Bone marrow-derived mesenchymal stem cells expressing the Shh transgene promotes functional recovery after spinal cord injury in rats.


PMID 24837681

Abstract

Spinal cord injury (SCI) is one of the most disabling diseases. Cell-based gene therapy is becoming a major focus for the treatment of SCI. Bone marrow-derived mesenchymal stem cells (BMSCs) are a promising stem cell type useful for repairing SCI. However, the effects of BMSCs transplants are likely limited because of low transplant survival after SCI. Sonic hedgehog (Shh) is a multifunctional growth factor which can facilitate neuronal and BMSCs survival, promote axonal growth, prevent activation of the astrocyte lineage, and enhance the delivery of neurotrophic factors in BMSCs. However, treatment of SCI with Shh alone also has limited effects on recovery, because the protein is cleared quickly. In this study, we investigated the use of BMSCs overexpressing the Shh transgene (Shh-BMSCs) in the treatment of rats with SCI, which could stably secrete Shh and thereby enhance the effects of BMSCs, in an attempt to combine the advantages of Shh and BMSCs and so to promote functional recovery.

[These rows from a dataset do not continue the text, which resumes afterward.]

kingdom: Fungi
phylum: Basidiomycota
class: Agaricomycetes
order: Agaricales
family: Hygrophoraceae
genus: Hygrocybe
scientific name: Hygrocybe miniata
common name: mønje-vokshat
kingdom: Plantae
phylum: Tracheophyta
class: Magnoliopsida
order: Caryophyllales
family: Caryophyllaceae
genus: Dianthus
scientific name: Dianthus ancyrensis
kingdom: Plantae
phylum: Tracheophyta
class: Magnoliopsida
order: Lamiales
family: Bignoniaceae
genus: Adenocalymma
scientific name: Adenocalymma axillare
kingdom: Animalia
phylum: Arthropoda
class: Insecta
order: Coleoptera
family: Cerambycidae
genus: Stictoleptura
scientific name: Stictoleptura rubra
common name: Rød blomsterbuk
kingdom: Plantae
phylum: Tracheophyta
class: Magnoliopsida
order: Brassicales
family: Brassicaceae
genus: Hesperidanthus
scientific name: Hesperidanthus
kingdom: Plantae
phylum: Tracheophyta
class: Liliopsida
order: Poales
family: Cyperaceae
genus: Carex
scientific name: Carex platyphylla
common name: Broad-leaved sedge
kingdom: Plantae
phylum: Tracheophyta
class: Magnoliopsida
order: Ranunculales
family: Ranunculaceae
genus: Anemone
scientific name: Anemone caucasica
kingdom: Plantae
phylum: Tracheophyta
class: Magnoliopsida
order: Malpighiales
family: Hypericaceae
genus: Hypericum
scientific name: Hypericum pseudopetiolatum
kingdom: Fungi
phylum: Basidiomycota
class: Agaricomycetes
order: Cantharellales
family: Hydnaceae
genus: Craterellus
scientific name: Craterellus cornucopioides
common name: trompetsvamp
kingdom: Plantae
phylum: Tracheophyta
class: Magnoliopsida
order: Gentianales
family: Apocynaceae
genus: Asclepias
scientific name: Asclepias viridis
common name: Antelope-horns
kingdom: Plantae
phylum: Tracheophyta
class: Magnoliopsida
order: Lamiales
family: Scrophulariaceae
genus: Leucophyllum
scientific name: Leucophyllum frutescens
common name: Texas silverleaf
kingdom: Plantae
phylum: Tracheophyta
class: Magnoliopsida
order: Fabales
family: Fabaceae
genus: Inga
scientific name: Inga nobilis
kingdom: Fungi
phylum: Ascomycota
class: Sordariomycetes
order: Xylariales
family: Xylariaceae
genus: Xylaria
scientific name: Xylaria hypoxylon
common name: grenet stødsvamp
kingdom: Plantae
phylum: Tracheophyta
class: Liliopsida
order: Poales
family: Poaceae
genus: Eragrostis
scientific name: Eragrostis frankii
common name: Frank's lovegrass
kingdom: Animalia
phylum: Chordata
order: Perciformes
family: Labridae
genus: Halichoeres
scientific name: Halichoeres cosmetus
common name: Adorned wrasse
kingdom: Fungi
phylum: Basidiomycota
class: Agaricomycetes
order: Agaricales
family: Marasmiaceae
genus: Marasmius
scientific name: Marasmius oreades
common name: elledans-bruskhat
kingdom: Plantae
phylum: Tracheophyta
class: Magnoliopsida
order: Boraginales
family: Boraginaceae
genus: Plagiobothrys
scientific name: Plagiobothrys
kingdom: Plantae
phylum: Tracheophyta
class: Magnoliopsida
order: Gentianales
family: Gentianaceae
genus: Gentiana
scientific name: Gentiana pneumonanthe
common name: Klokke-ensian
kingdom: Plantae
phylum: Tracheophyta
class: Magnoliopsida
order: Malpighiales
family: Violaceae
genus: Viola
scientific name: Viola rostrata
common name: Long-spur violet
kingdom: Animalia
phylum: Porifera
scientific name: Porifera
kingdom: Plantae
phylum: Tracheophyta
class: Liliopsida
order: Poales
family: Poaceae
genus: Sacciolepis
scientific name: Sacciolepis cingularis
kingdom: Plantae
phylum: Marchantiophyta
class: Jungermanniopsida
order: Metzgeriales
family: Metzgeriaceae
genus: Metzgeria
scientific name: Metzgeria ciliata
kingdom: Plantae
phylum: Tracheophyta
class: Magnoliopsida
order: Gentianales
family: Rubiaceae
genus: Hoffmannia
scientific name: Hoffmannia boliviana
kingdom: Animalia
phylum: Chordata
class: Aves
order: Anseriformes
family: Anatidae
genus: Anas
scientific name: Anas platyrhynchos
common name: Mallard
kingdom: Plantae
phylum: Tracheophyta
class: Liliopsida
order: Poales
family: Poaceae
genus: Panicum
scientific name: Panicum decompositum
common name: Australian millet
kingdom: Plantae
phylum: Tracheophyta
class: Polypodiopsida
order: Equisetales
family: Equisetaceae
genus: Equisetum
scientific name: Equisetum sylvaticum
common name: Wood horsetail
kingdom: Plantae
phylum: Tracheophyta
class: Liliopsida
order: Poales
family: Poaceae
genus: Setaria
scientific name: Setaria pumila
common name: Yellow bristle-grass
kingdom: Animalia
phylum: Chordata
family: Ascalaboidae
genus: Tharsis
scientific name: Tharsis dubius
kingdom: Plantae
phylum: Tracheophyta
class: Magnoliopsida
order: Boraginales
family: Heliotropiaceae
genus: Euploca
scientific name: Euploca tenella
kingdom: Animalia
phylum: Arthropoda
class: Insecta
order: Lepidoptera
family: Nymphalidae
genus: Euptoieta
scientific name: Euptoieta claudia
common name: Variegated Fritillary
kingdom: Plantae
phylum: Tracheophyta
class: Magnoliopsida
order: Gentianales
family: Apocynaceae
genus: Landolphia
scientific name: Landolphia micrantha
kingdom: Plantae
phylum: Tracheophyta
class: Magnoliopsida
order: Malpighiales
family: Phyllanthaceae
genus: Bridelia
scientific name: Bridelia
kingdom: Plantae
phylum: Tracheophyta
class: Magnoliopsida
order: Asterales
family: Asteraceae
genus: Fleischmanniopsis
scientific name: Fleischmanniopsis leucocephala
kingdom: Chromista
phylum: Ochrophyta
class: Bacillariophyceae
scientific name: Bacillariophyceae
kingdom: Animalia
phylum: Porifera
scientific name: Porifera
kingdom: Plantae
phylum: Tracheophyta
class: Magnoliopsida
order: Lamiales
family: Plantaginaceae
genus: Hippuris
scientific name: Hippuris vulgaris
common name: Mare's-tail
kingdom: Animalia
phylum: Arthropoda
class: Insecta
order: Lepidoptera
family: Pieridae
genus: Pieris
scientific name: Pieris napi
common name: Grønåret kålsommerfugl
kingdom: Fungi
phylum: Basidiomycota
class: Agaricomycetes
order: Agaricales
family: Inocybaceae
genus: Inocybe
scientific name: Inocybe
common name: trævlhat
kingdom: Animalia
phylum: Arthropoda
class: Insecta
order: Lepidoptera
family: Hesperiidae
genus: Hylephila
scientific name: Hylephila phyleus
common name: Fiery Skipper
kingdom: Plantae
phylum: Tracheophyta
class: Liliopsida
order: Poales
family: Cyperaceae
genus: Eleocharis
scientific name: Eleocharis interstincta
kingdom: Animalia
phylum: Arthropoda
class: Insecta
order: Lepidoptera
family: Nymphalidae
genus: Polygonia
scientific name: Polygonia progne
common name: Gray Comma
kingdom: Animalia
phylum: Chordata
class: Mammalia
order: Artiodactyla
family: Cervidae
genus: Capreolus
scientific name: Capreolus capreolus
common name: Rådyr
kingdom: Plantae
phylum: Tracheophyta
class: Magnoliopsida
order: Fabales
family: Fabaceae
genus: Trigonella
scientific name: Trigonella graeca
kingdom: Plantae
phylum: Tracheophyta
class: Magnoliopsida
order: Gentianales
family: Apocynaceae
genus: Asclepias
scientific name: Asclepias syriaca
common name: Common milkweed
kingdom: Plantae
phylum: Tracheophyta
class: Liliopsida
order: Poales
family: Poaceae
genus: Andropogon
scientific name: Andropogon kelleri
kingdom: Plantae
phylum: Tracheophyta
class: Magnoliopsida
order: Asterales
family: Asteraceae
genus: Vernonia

After Shh-BMSCs treatment of SCI via the subarachnoid, we detected significantly greater damage recovery compared with that seen in rats treated with phosphate-buffered saline (PBS) and BMSCs. Use of Shh-BMSCs increased the expression and secretion of Shh, basic fibroblast growth factor (bFGF) and vascular endothelial growth factor (VEGF), improved the behavioral function, enhanced the BMSCs survival, promoted the expression level of neurofilament 200 (NF200), and reduced the expression of glial fibrillary acidic protein (GFAP). Thus, our results indicated that Shh-BMSCs enhanced recovery of neurological function after SCI in rats and could be a potential valuable therapeutic intervention for SCI in humans.